Cortland, New York -- Reiki is among the modalities featured in an article on alternative healing titled, "
Going for the human touch."
Cooperstown, New York --
Reiki Master Ellen Sokolow will be providing therapy to contestants in the 13th Annual Leatherstocking Sheepdog Trials.
Donegal, Ireland --
A hotel that lost its liquor license is now enjoying success as an alcohol-free establishment, and the proprietor is looking into hosting Reiki classes there.
Sana'a, Yemen --
A Reiki practitioner who's also on the English Department faculty of Sana'a University writes in the Yemen Times about the practice. The article is mostly accurate, although it perpetuates the false claim that founder Mikao Usui was a doctor.
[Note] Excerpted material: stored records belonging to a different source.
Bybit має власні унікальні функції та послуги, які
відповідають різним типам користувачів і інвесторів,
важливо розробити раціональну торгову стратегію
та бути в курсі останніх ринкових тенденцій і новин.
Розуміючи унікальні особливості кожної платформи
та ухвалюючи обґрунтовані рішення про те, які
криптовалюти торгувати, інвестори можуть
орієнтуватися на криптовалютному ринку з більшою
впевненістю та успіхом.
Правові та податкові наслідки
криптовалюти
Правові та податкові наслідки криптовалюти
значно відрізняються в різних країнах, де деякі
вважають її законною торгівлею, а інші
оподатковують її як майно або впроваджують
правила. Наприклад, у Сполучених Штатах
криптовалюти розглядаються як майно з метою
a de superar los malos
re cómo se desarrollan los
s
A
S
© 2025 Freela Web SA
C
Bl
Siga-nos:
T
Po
The part about the precepts, however, is very accurate: "If followed faithfully, these principles will lead to a more positive outlook towards life because, though they appear to be mere concepts and beliefs, they are totally wholesome and life affirming when integrated with daily practice of Reiki."
Jeddah, Saudi Arabia --
A psychologist and family therapist interviewed in the Arab News argues that Reiki, Neuro-Linguistic Programming, graphology and other "sciences from the west" are not wrong, as some Muslim scholars insist.
Kuwait City, Kuwait --
An Arab Times article states that Reiki is not allowed in Islam because it involves "channelling spirits." That's not true, and the Reiki described in the article is not the practice I know. The article also states that "healing with universal (God created) energy through other hands-on methods, as long as they are not methods for channeling spirits, would be perfectly acceptable," so since Reiki doesn't involve that, can we conclude that it is permissible? Reiki energy is universal energy, not energy from spirits.
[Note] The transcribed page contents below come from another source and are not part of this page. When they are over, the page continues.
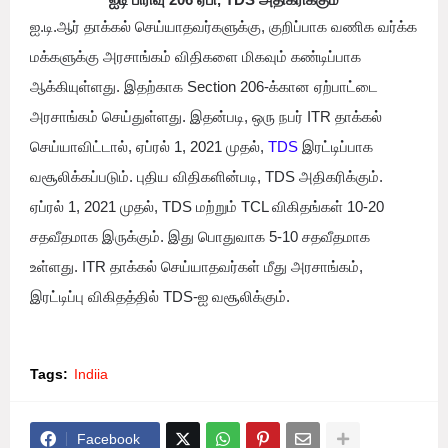
ஐ.டி.ஆர் தாக்கல் செய்யாதவர்களுக்கு, குறிப்பாக வணிக வர்க்க
மக்களுக்கு அரசாங்கம் விதிகளை மிகவும் கண்டிப்பாக
ஆக்கியுள்ளது. இதற்காக Section 206-க்கான ஏற்பாட்டை
அரசாங்கம் செய்துள்ளது. இதன்படி, ஒரு நபர் ITR தாக்கல்
செய்யாவிட்டால், ஏப்ரல் 1, 2021 முதல்,
TDS
இரட்டிப்பாக
வசூலிக்கப்படும். புதிய விதிகளின்படி, TDS அதிகரிக்கும்.
ஏப்ரல் 1, 2021 முதல், TDS மற்றும் TCL விகிதங்கள் 10-20
சதவீதமாக இருக்கும். இது பொதுவாக 5-10 சதவீதமாக
உள்ளது. ITR தாக்கல் செய்யாதவர்கள் மீது அரசாங்கம்,
இரட்டிப்பு விகிதத்தில் TDS-ஐ வசூலிக்கும்.
Tags:
Indiia
Facebook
Roanoke, Virginia -- Samuel Strauss, the teacher of my first Reiki teacher, is featured in a Roanoake Times article on Reiki, headlined "
Touch of Energy." I've never met him, but his name is listed in the lineage on my Level 1 and 2 certificates. We can only hope that this paragraph in the article did not come from Strauss, because it doesn't match what I've learned from my teachers in 3 Reiki Master trainings:
"Reiki started more than 2,500 years ago in Tibet, but was basically lost for ages until being rediscovered by a Japanese Christian monk named Master Mikao Usui in the mid-19th century." (Actually, the system was developed in 1922, it isn't from Tibet, it wasn't rediscovered, and Usui was neither a Christian nor was he -- as is all-too-commonly reported -- a doctor.)
Another common misconception about Reiki shows up in
an article on This is London, which features a Reiki practitioner/palm reader who recently read Barack Obama's handprint and predicted "He will take on a new project that will affect his life and the lives of others in a big way." (Reiki is not fortune-telling -- some people practice both, just as some people practice Reiki and banking, Reiki and bricklaying, or Reiki and any other art or profession.)